Even with a myriad uncontrollable things around me which left me clueless at times, I knew what not to do. Hitting kids was in vogue in the school. At times, the hypocrisy of the teachers would be on full display in the staff room. A teacher once hit a boy without listening to him. As his innocence was proved, she had no semblance of apology. Instead, she laughed it off in the midst of her colleagues even as the kid left the staff room with a sullen face, ashamed, red-faced. It is now that I realize that these silly injustices make students lose respect for teachers. The reason is simply that the students stop believing that the teachers are rational human beings. Any irrational human being will be biased, patronizing and undependable. Such a person is not fit for communication, or for being a teacher. With the chaos around me, the first quest for me was gaining the respect of the kids. Being adept in my subject was just a part of it. I had to be available to the kids, establish my authority not by rule of thumb but through understanding. Communication was fundamental in this.

It rests upon the teacher as to how they choose to develop a trust deep enough that the communication can be initiated even from the kids’ side. The response that follows such communication is equally significant, for you are an adjudicating and executive authority in the class. You can be autocratic and opaque, and defeat your purpose in the classroom. You can be democratic and let children have agency over themselves, and let the young brains develop into mature individuals. Every kid is a whole swarming world in their self. They make their decisions as rational human beings based on their limited experience, their social relations, their aspirations, their emotions. As a teacher, you must base your decisions on what facets of child behaviour you can gauge from communication. As a teacher, I had to face children who had never spoken in the class or children who had never even visited the school. It took dialogue and bonding to break those cages they had created around themselves. At the end, it felt good to help them, create them from scratch. Injustice is not a phenomenon limited to the school. Instead, parents often let their ego alter their behaviour towards their children.
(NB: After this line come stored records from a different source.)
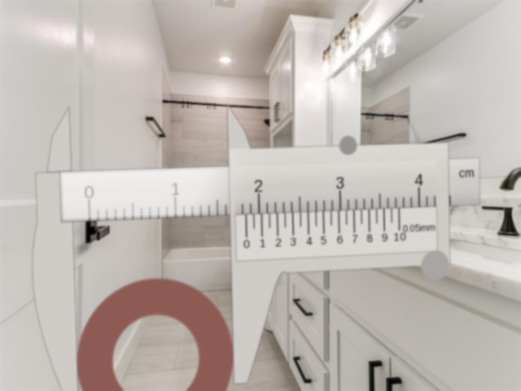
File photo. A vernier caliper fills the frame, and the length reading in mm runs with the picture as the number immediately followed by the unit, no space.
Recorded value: 18.4mm
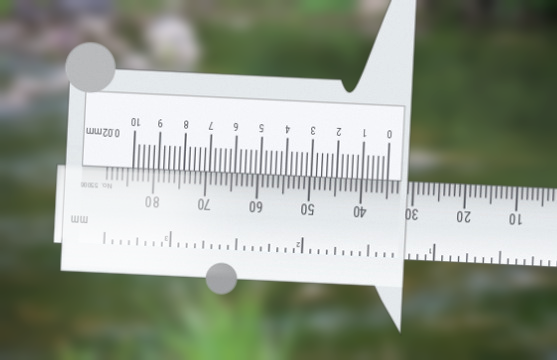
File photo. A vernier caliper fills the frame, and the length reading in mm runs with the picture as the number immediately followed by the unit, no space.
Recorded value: 35.0mm
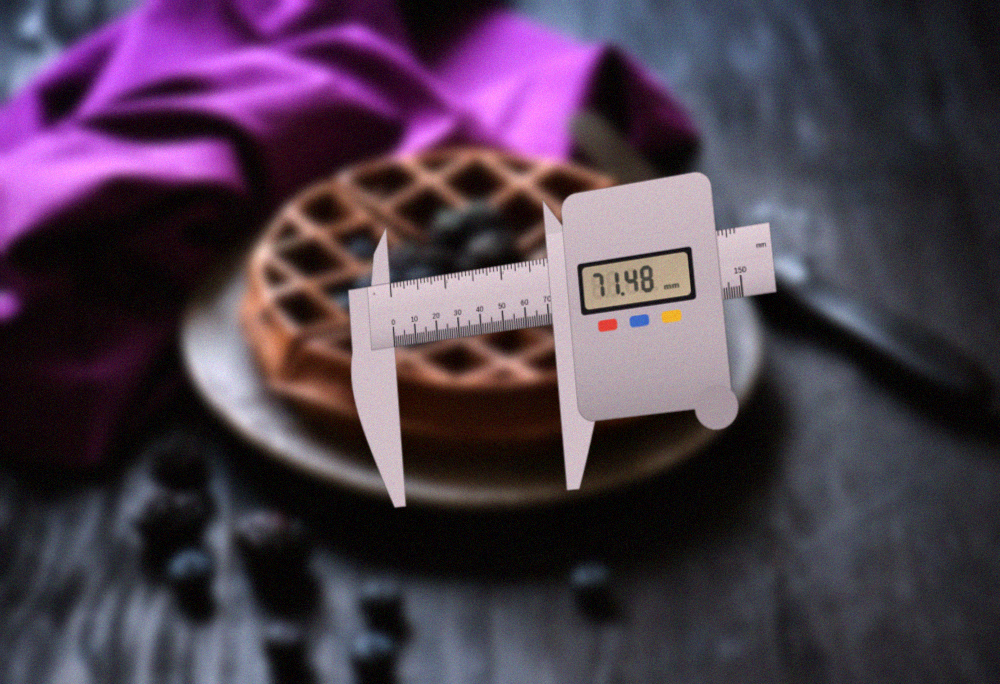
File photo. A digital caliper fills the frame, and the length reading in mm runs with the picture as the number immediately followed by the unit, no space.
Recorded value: 71.48mm
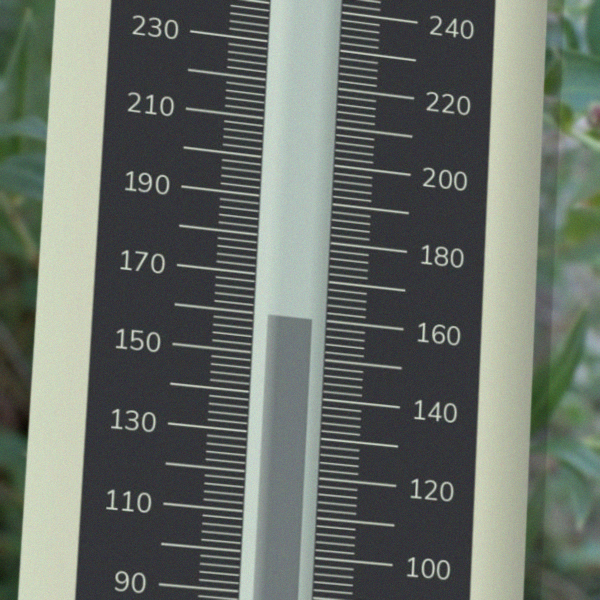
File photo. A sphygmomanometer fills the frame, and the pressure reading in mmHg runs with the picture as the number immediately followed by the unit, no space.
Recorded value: 160mmHg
Their children, for them, seem to be subhuman. A basic human right is the right to make own decisions. Parents often deny their children this right on the hypothetical pretext that the children do not know what is right for them. Imagine not taking your decisions but having to suffer the consequences of the decisions taken for you by someone else. Most often, the parents themselves have limited knowledge of these things. It is in this limited light that they try to take decisions for their children. A wrong decision and they will become the feed stock of hate for their children for the remaining life. Instead, be a conduit of information for your children. Let the children make their decisions. Let the children make wrong decisions. Let the children make informed decisions.